▶ [Short exercise 1]
Answer these from the spending review statement, one line each:
(a) How much is the Coalition Government investing in the "fairness premium," and who is it meant to help?
(b) Which two ministers does the writer name as working with them on the review?
(c) Which services does the statement say are having their spending protected?
▶ [Short exercise 2] In one to three sentences, explain why the spending review statement says it is now taking two political parties to put Britain on the road to recovery.
▶ [Short exercise 3] Take the spending review statement further, beginning after its final sentence.

▶ [Document section]
******************************

The spending review is a thoroughly Coalition product. Liberal Democrat ministers have been involved every step of the way. Our values and priorities are written through the review, like the message in a stick of rock. We have had to make some very difficult choices. But the review is one that promotes fairness, underpins growth, reduces carbon emissions and localises power.
The Coalition Government is investing £7 bn in a ‘fairness premium’ to help disadvantaged children; putting more than £1 billion into a regional growth fund; launching a Green Investment Bank with at least £2 billion for low-carbon technology and new jobs; and giving local government real financial freedoms. This Government will be spending more than £700bn on public services – the same as in 2006.
For too long Labour enjoyed the years of plenty and whether they are part of the new generation or old, they put their head in the sand when it came to acknowledging the deficit. They spent beyond our country’s means and squandered the public purse. They quite simply endangered the prosperity of our country and it is now taking two political parties to put Britain on the road to recovery.
Along with Danny Alexander, Vince Cable and the rest of the Liberal Democrat ministerial team I have been working day in day out over recent months to ensure that the Comprehensive Spending Review meets key Liberal Democrat tests.
Liberal Democrat ministers have fought to ensure that the burden of the challenge ahead is shared fairly. On child benefit, capital gains and tax evasion and avoidance – this government is making the well off pay their share. And for those services that matter most to the vulnerable in our society, such as health and social care and early years education, spending is being protected.
We are not taking the decisions today because they are easy or because we want to see a smaller state, we are taking them because they are right. We have a hard road to recovery ahead, but we are determined to ensure it is a road that leads to fairness too.
For Liberal Democrats, the two key questions today will be whether the overall level of spending is right given the current economic outlook and whether the strategic messaging choice is the best one.

******************************

▶ [Dataset excerpt]
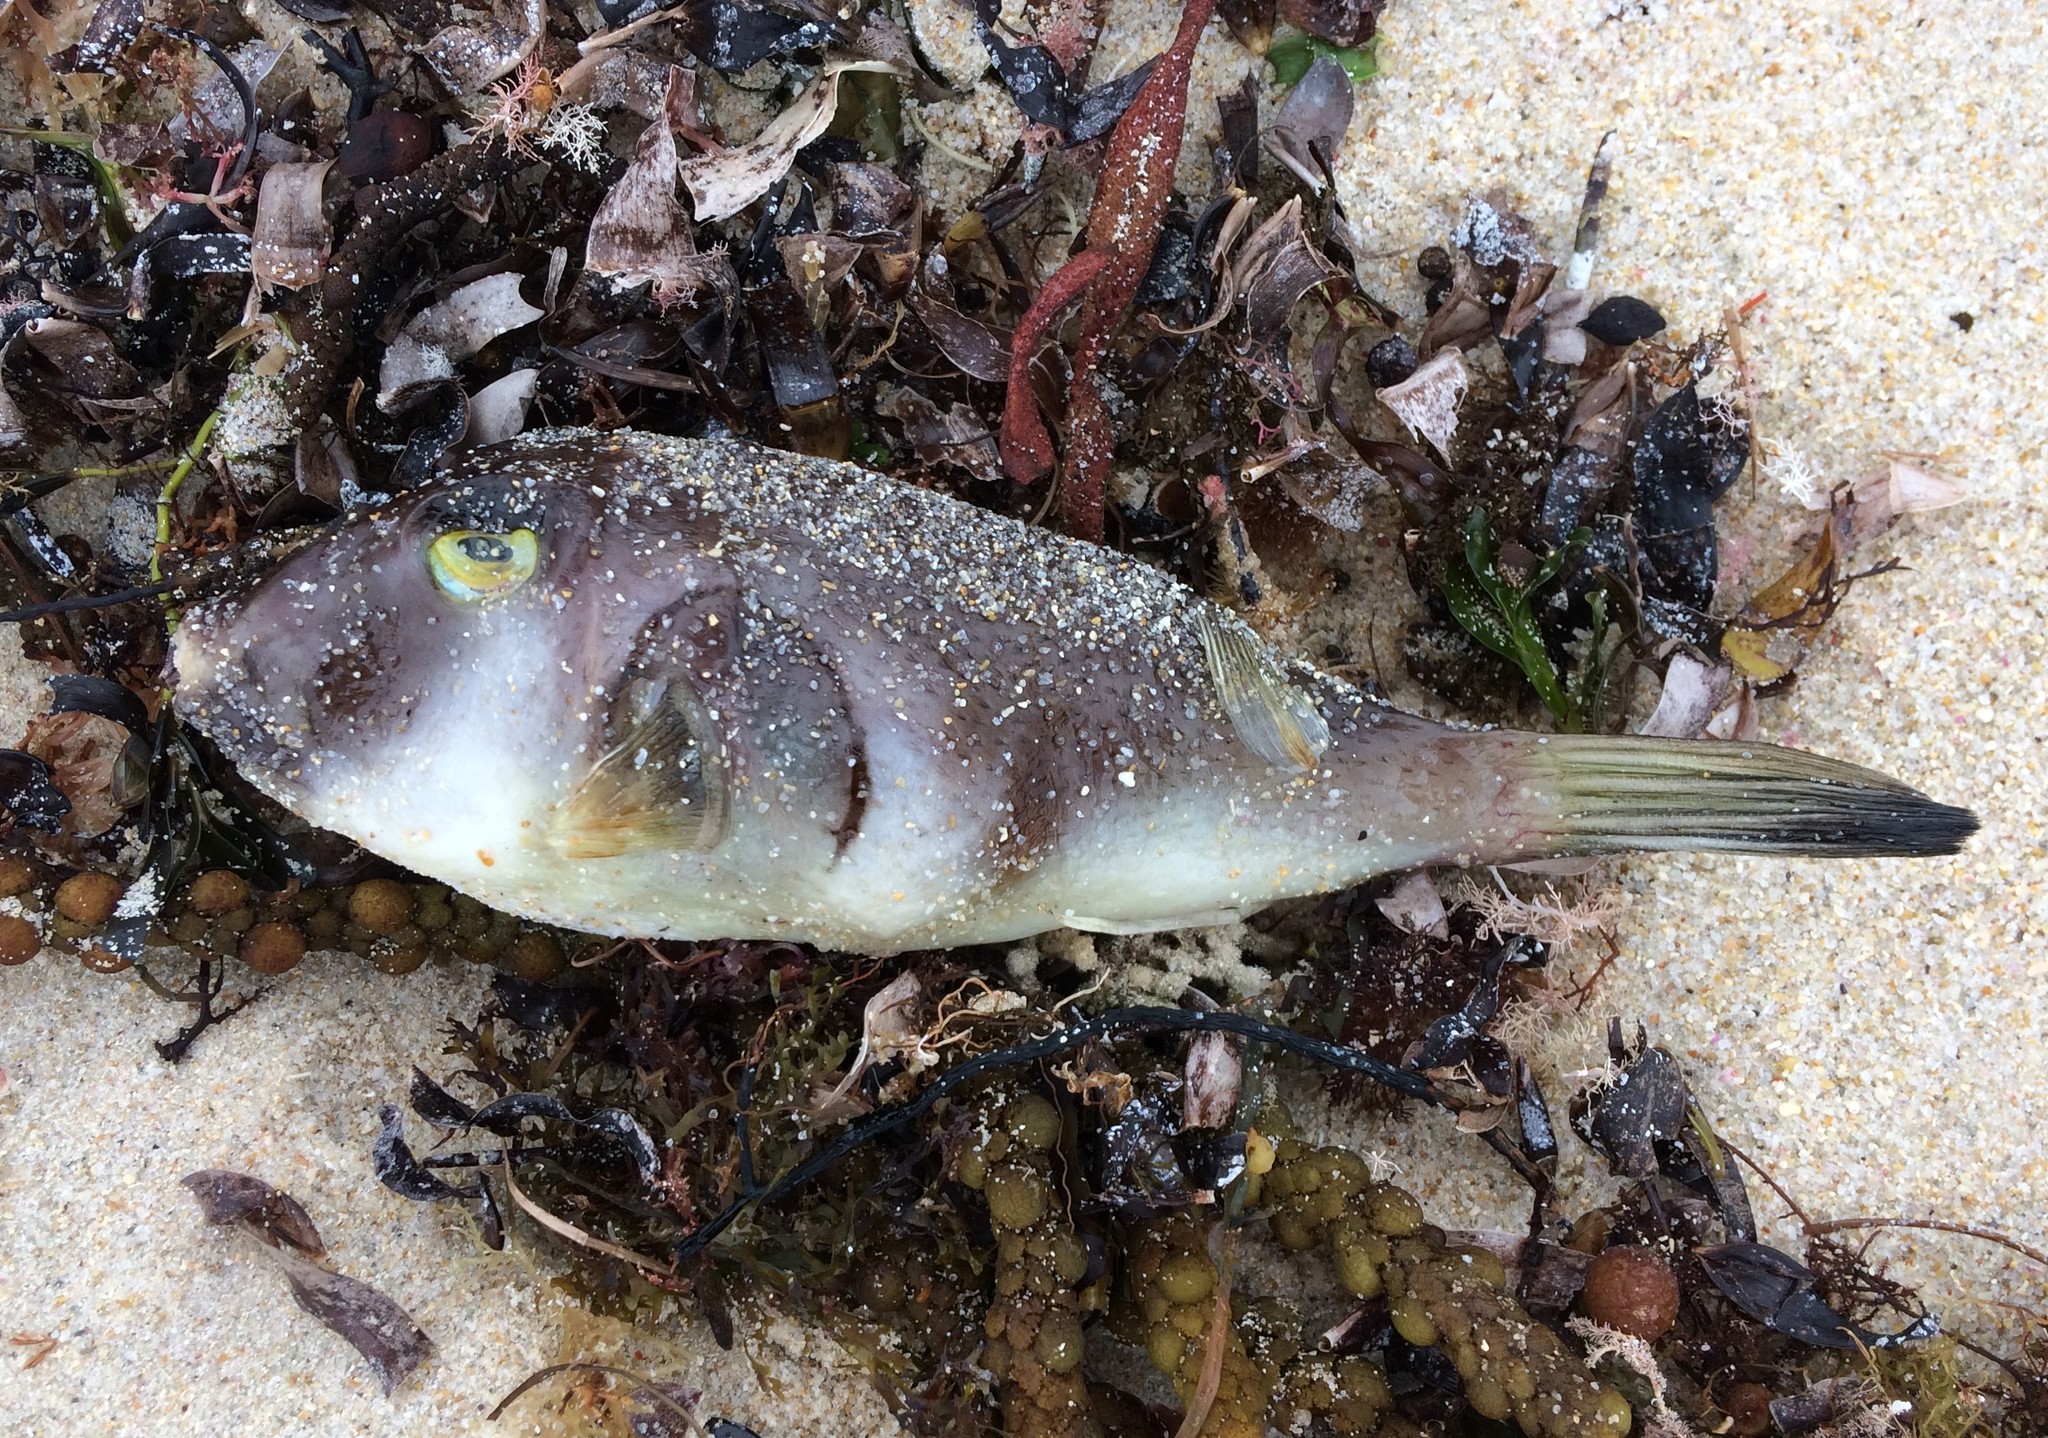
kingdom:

******************************

▶ [Response 1]
(a) £7 bn, to help disadvantaged children.
(b) Danny Alexander and Vince Cable.
(c) Health and social care, and early years education.

▶ [Response 2] The statement blames Labour. It says Labour ignored the deficit, spent beyond the country's means, squandered the public purse and so endangered the country's prosperity, and that this has left two parties needing to put Britain on the road to recovery.

▶ [Response 3]
30 Comments
“The spending review is a thoroughly Coalition product. ”
Yes, Nick and that’s why I am wondering if I have spent 16 years building a Lib Dem presence in my area to have it shattered by your decisions about the Coalition.
As far as the strategic message goes, the Ministerial end of the parliamentary team can hardly do other than they are doing – accept collective responsibility and put forward the coalition line with “one voice, one message”.
However, what matters is what is happening behind the scenes. Are they highlighting the important aspects of decisions that are Lib Dem influenced to allow the more “independent” parliamentarians (such as Simon Hughes) to speak out about the things we as a party like and the things we dislike?
The way it is written in the press, the “quadrilateral team” of Cameron, Osborne, Clegg and Alexander are acting in semi-isolation from their parties (and from the rest of the Cabinet). If true at all (let alone to the extent the press want us to believe), this would be a great worry. Whilst those inside the negotiations clearly need to “hold the line”, there needs to be a mechanism to get information out and influence in.
“love everything the coalition is doing in public’ line – rather than talking up what is being done differently because Liberal Democrats disagreed with Conservatives.”
Hasn’t anyone told Nick there are elections and an AV vote to win in a few short months?
Because the public will be ticking a box that says Liberal Democrat or Conservative not Coalition Party.
Nor willl the AV vote be won on love of the coalition.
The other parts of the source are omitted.